When the Administration refuses to "confirm or deny," you know they're up to their elbows in illegal shit. In this case, they're using their noxious warrantless wiretapping program to ensure that the sometimes innocent people they detained, tortured, and have held without charge for years don't get a chance to make the abuse stop.

And yet John McCain wants to give us another four years of the same lying, reality-denying bullshit. Not just that, he can't answer a simple question put to him by Jon Stewart:

John McCain appeared on The Daily Show this week, and Jon Stewart raised a point that conservatives generally don’t want to hear. “Don’t you think, these past few years, in terms of a recruiting tool for bin Laden and al Qaeda, I mean, let’s say al Qaeda is trying to fire up their base,” Stewart said. “Isn’t President Bush kind of, and our policies there, their Rev. Wright? Isn’t [Bush] the guy they throw out there and inflame their base and get support? Don’t you think he’s actually been okay for al Qaeda?”

McCain dodged the question, talking about a “transcendent evil,” not about whether we’ve inadvertently helped those who wish to commit acts of “transcendent evil.” But Stewart’s point is incontrovertible — Bush administration policies have helped al Qaeda raise money and recruit new members.

What does the right have to say to that? "Eh, who cares!"

As to whether Bush is a recruiting tool for terrorists — who cares? Al Qaeda was recruiting before Bush was in office and they will continue to do so after he’s gone. The important thing is that we keep killing those recruits. Eventually, one side will give up. And if Obama wins in November, we know which side that will be.

That, my darlings, was the Weekly Standard, the very voice of the conservatives, informing the American public that nobody should care if our government's policies is pouring gasoline on al Qaeda's fires, because we can just kill all the recruits.

Obama won't keep pouring gasoline, and that somehow means he'll let the terrorists win.

These fucking... these stupid motherfucking... they take my breath away. How fucking retarded do you have to be to think that you can simply keep killing your way to happiness and freedom for all?
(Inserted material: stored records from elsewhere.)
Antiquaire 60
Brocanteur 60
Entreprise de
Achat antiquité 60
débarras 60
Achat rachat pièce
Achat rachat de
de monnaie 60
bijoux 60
I have news for Michael "Dumbshit" Goldfarb over at the Weekly Standard, there: we will never be able to kill enough of them to win. NEVER. We cannot afford to keep killing an endless stream of terrorists. This is the kind of myth that destroys empires, you stupid fucking piece of neocon shit. Read fucking history. Read up on insurgencies. Try to absorb some of that history into your little pea brain and tell me again that we are going to win against al Qaeda by helping them recruit new terrorists we then have to hunt down and kill.

Nitwit.

Somebody grab me a bottle. I'm shaking too hard to get it myself.

1 comment:

  1. "The important thing is that we keep killing those recruits. Eventually, one side will give up."

    Cough... sputter... cough... WHAT?!!! Certain branches of Islam are still pissed off over stuff that happened in the 1300's! I guess they're the perfect Eastasia.